Almost immediately after he was appointed as receiver, on July 16, Pfeiffer relieved Mayor Charles Moreau of his duties and slashed his pay. This week, he turned to the City Council, removing their powers, which he vested in his own Receiver’s Council.
'Overstepped the bounds of his authority'
That’s going too far, according to Dan Beardsley, executive director of the Rhode Island League of Cities and Towns.
Prior to this week’s action, Beardsley said Pfeiffer had stayed within the bounds of the authority granted to him by a new law passed earlier this year. “He didn’t remove the mayor. He didn’t remove the city council. He just exercised the statutory authority given to him,” Beardsley told GoLocalProv.
“However, replacing elected officials with a hand-picked group of elected officials I think goes beyond the authority upheld by Judge Silverstein,” Beardsley said. “I think he’s overstepped the bounds of his authority.”
Judge rules controversial law is constitutional
A key issue is whether the new law and the actions of the receiver have changed the form of government in Central Falls.
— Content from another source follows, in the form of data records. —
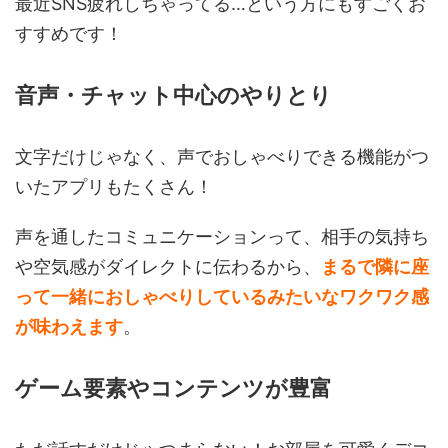
最近SNS疲れしちゃってる…という方にもすごくお
すすめです！
音声・チャット中心のやりとり
文字だけじゃなく、声でおしゃべりできる機能がつ
いたアプリもたくさん！
声を通したコミュニケーションって、相手の気持ち
や空気感がダイレクトに伝わるから、
まるで隣に座
って一緒におしゃべりしているみたいなワクワク感
が味わえます
。
ゲーム要素やコンテンツが豊富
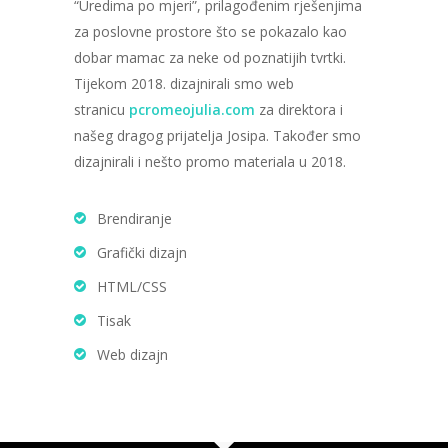
“Uredima po mjeri”, prilagođenim rješenjima
za poslovne prostore što se pokazalo kao
dobar mamac za neke od poznatijih tvrtki.
Tijekom 2018. dizajnirali smo web
stranicu
pcromeojulia.com
za direktora i
našeg dragog prijatelja Josipa. Također smo
dizajnirali i nešto promo materiala u 2018.
Brendiranje
Grafički dizajn
HTML/CSS
Tisak
Web dizajn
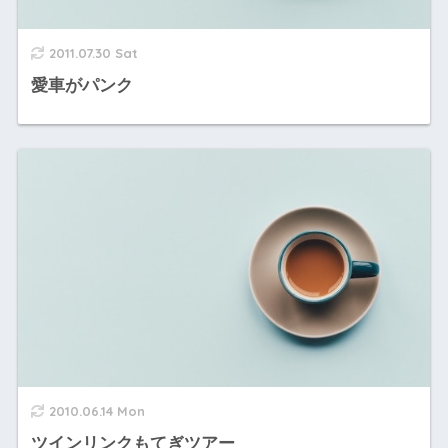
2011.07.30 Sat
愛車がパンク
2010.06.14 Mon
ツインリンクもてぎツアー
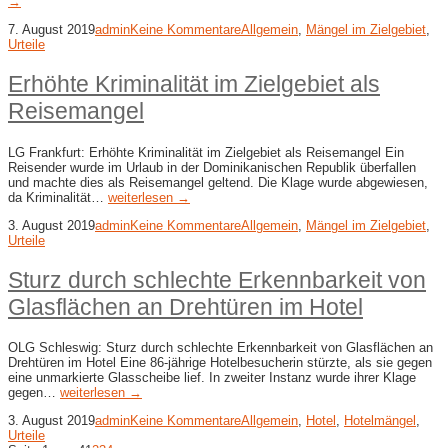
→
7. August 2019
admin
Keine Kommentare
Allgemein
,
Mängel im Zielgebiet
,
Urteile
Erhöhte Kriminalität im Zielgebiet als
Reisemangel
LG Frankfurt: Erhöhte Kriminalität im Zielgebiet als Reisemangel Ein
Reisender wurde im Urlaub in der Dominikanischen Republik überfallen
und machte dies als Reisemangel geltend. Die Klage wurde abgewiesen,
da Kriminalität…
weiterlesen →
3. August 2019
admin
Keine Kommentare
Allgemein
,
Mängel im Zielgebiet
,
Urteile
Sturz durch schlechte Erkennbarkeit von
Glasflächen an Drehtüren im Hotel
OLG Schleswig: Sturz durch schlechte Erkennbarkeit von Glasflächen an
Drehtüren im Hotel Eine 86-jährige Hotelbesucherin stürzte, als sie gegen
eine unmarkierte Glasscheibe lief. In zweiter Instanz wurde ihrer Klage
gegen…
weiterlesen →
3. August 2019
admin
Keine Kommentare
Allgemein
,
Hotel
,
Hotelmängel
,
Urteile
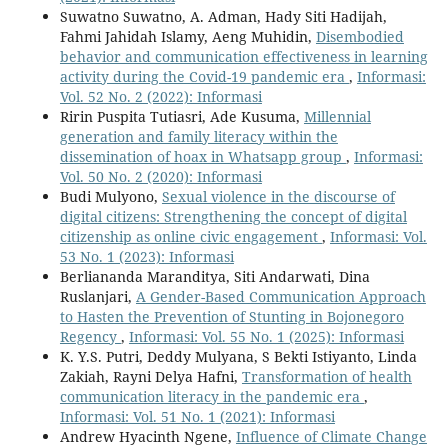
Suwatno Suwatno, A. Adman, Hady Siti Hadijah,
Fahmi Jahidah Islamy, Aeng Muhidin,
Disembodied
behavior and communication effectiveness in learning
activity during the Covid-19 pandemic era
,
Informasi:
Vol. 52 No. 2 (2022): Informasi
Ririn Puspita Tutiasri, Ade Kusuma,
Millennial
generation and family literacy within the
dissemination of hoax in Whatsapp group
,
Informasi:
Vol. 50 No. 2 (2020): Informasi
Budi Mulyono,
Sexual violence in the discourse of
digital citizens: Strengthening the concept of digital
citizenship as online civic engagement
,
Informasi: Vol.
53 No. 1 (2023): Informasi
Berliananda Maranditya, Siti Andarwati, Dina
Ruslanjari,
A Gender-Based Communication Approach
to Hasten the Prevention of Stunting in Bojonegoro
Regency
,
Informasi: Vol. 55 No. 1 (2025): Informasi
K. Y.S. Putri, Deddy Mulyana, S Bekti Istiyanto, Linda
Zakiah, Rayni Delya Hafni,
Transformation of health
communication literacy in the pandemic era
,
Informasi: Vol. 51 No. 1 (2021): Informasi
Andrew Hyacinth Ngene,
Influence of Climate Change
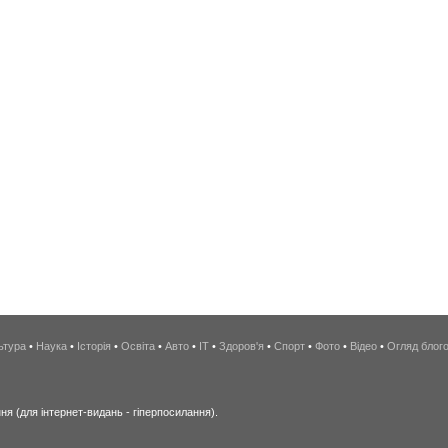
ьтура
•
Наука
•
Історія
•
Освіта
•
Авто
•
IT
•
Здоров'я
•
Спорт
•
Фото
•
Відео
•
Огляд блог
я (для інтернет-видань - гіперпосилання).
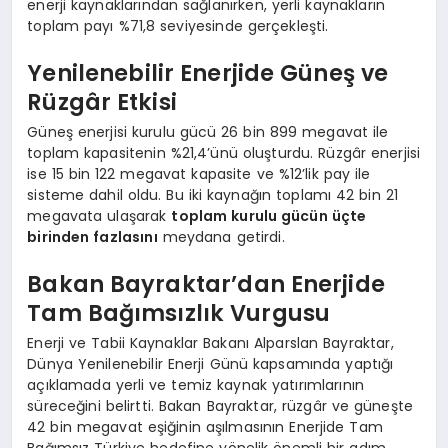
enerji kaynaklarından sağlanırken, yerli kaynakların
toplam payı %71,8 seviyesinde gerçekleşti.
Yenilenebilir Enerjide Güneş ve
Rüzgâr Etkisi
Güneş enerjisi kurulu gücü 26 bin 899 megavat ile
toplam kapasitenin %21,4’ünü oluşturdu. Rüzgâr enerjisi
ise 15 bin 122 megavat kapasite ve %12’lik pay ile
sisteme dahil oldu. Bu iki kaynağın toplamı 42 bin 21
megavata ulaşarak
toplam kurulu gücün üçte
birinden fazlasını
meydana getirdi.
Bakan Bayraktar’dan Enerjide
Tam Bağımsızlık Vurgusu
Enerji ve Tabii Kaynaklar Bakanı Alparslan Bayraktar,
Dünya Yenilenebilir Enerji Günü kapsamında yaptığı
açıklamada yerli ve temiz kaynak yatırımlarının
süreceğini belirtti. Bakan Bayraktar, rüzgâr ve güneşte
42 bin megavat eşiğinin aşılmasının Enerjide Tam
Bağımsız Türkiye hedefine yönelik önemli bir adım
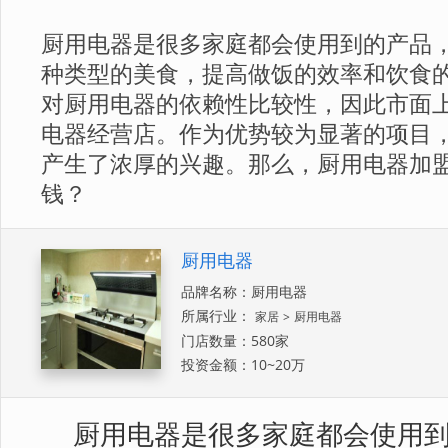
​厨用电器是很多家庭都会使用到的产品
种类型的美食，提高做饭的效率和饮食
对厨用电器的依赖性比较性，因此市面
电器经营店。作为优势较为显著的项目
产生了浓厚的兴趣。那么，厨用电器加
钱？
厨用电器
品牌名称：厨用电器
所属行业：
家居
>
厨用电器
门店数量：580家
投资金额：10~20万
厨用电器是很多家庭都会使用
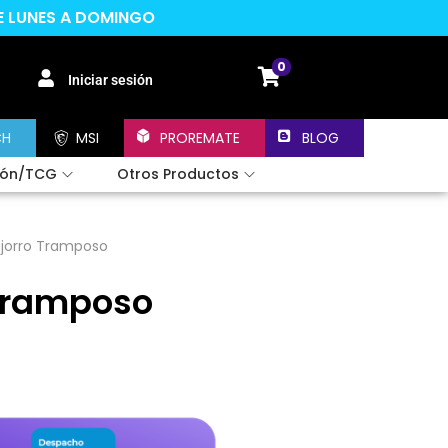
DE LUNES A DOMINGO
0
Iniciar sesión
CH
MSI
PROREMATE
BLOG
ión/TCG
Otros Productos
ejorro Tramposo
 Tramposo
Silverstein, in declaring the law constitutional, said the government in Central Falls has not been changed. “As a result, the Court holds that the Act applies alike to all cities and town, addresses a statewide concern, does not alter a municipality’s form of government, and is substantially related to public welfare,” Silverstein wrote.
But Brown contends that Pfeiffer’s latest actions cross that line. Pfeiffer has handed over the powers of the city council to the Receiver’s Council, including licensing, permitting, and zoning. He also said he would provide updates on his work to them, instead of the city council.
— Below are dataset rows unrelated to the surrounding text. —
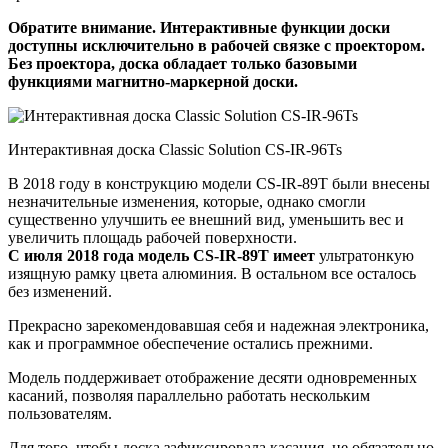
Обратите внимание. Интерактивные функции доски
доступны исключительно в рабочей связке с проектором.
Без проектора, доска обладает только базовыми
функциями магнитно-маркерной доски.
Интерактивная доска Classic Solution CS-IR-96Ts
В 2018 году в конструкцию модели CS-IR-89T были внесены
незначительные изменения, которые, однако смогли
существенно улучшить ее внешний вид, уменьшить вес и
увеличить площадь рабочей поверхности.
С июля 2018 года модель CS-IR-89T имеет
ультратонкую
изящную рамку цвета алюминия. В остальном все осталось
без изменений.
Прекрасно зарекомендовавшая себя и надежная электроника,
как и программное обеспечение остались прежними.
Модель поддерживает отображение десяти одновременных
касаний, позволяя параллельно работать нескольким
пользователям.
Для того, чтобы доска зафиксировала касания, не обязательно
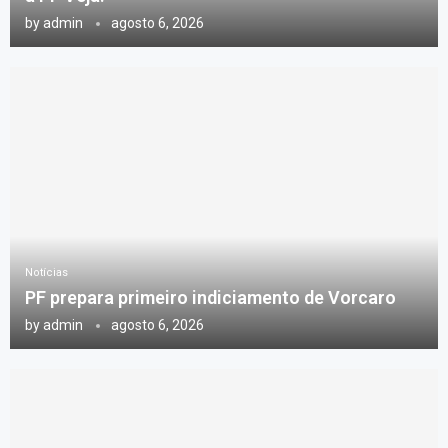
by
admin
agosto 6, 2026
Notícias
PF prepara primeiro indiciamento de Vorcaro
by
admin
agosto 6, 2026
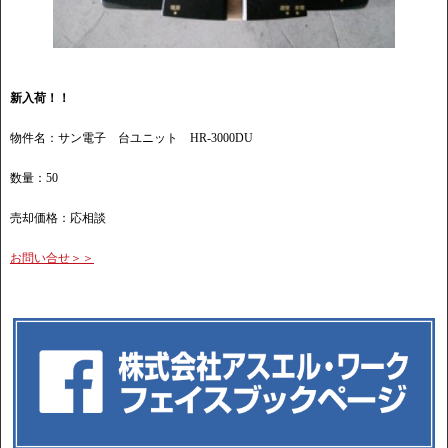
新入荷！！
物件名：サン電子 台ユニット HR-3000DU
数量：50
売却価格：応相談
お問い合せ＞＞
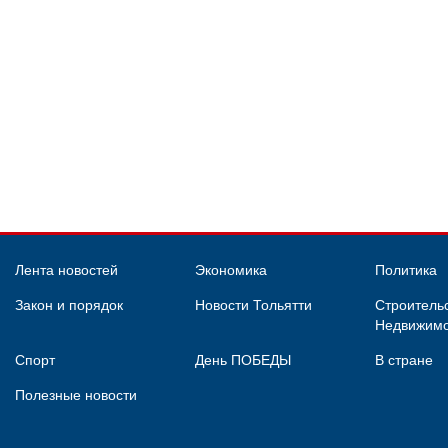
Лента новостей
Экономика
Политика
Закон и порядок
Новости Тольятти
Строительс
Недвижимо
Спорт
День ПОБЕДЫ
В стране
Полезные новости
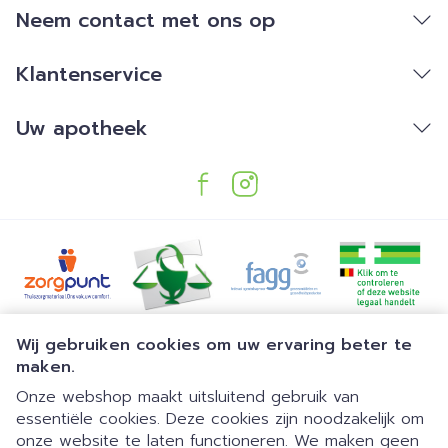
Neem contact met ons op
Klantenservice
Uw apotheek
Juridische links
Wij gebruiken cookies om uw ervaring beter te
maken.
Onze webshop maakt uitsluitend gebruik van
essentiële cookies. Deze cookies zijn noodzakelijk om
onze website te laten functioneren. We maken geen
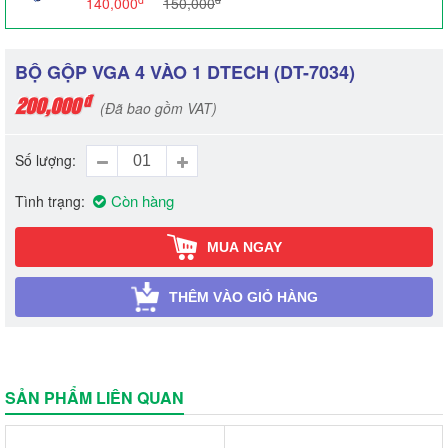
140,000
150,000
BỘ GỘP VGA 4 VÀO 1 DTECH (DT-7034)
đ
200,000
(Đã bao gồm VAT)
Số lượng
Còn hàng
Tình trạng
MUA NGAY
THÊM VÀO GIỎ HÀNG
SẢN PHẨM LIÊN QUAN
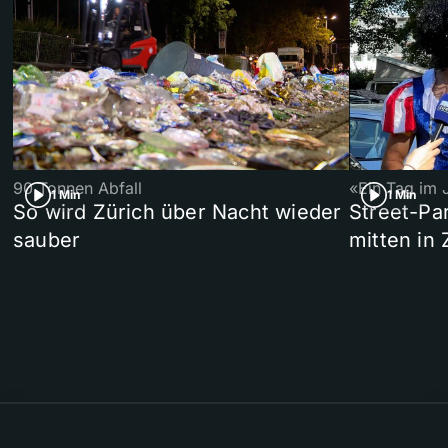
90 Tonnen Abfall
«Ein Tag im 
1 Min
1 Min
So wird Zürich über Nacht wieder
Street-P
sauber
mitten in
'Wild accusations and wild claims'
For all his broad powers, what Pfieffer has been able to do with city finances has been limited to raising taxes, Beardsley claimed.
Amy Kempe a spokeswoman for Pfeiffer, disputed that. She ticked off a number of achievements: setting a $450 road operating permit for utility companies, reducing bonuses for employees who don’t take medical benefits from $5,000 to $1,000, eliminating vacant positions, and instituting layoffs. In all, she said he’d cut more than $1 million out of the budget.
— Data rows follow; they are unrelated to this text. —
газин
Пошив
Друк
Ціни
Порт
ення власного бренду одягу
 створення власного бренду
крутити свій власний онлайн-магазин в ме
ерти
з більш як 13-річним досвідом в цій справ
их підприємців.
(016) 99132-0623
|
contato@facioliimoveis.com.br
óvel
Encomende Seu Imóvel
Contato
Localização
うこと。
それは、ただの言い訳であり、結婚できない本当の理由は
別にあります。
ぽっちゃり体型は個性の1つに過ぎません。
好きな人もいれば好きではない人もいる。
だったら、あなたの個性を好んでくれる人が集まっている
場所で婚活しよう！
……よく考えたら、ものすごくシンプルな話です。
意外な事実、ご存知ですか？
“They’re making these wild accusations and these wild claims, yet they’re not based in any truth,” Kempe said.
She also dismissed worries that other communities might be next, saying the state prefers to work with financially distressed cities and communities to address their problems before they worsen. “The state’s first choice is not to go into a city or town to impose financial measures on them to fix their fiscal issues,” Kempe said.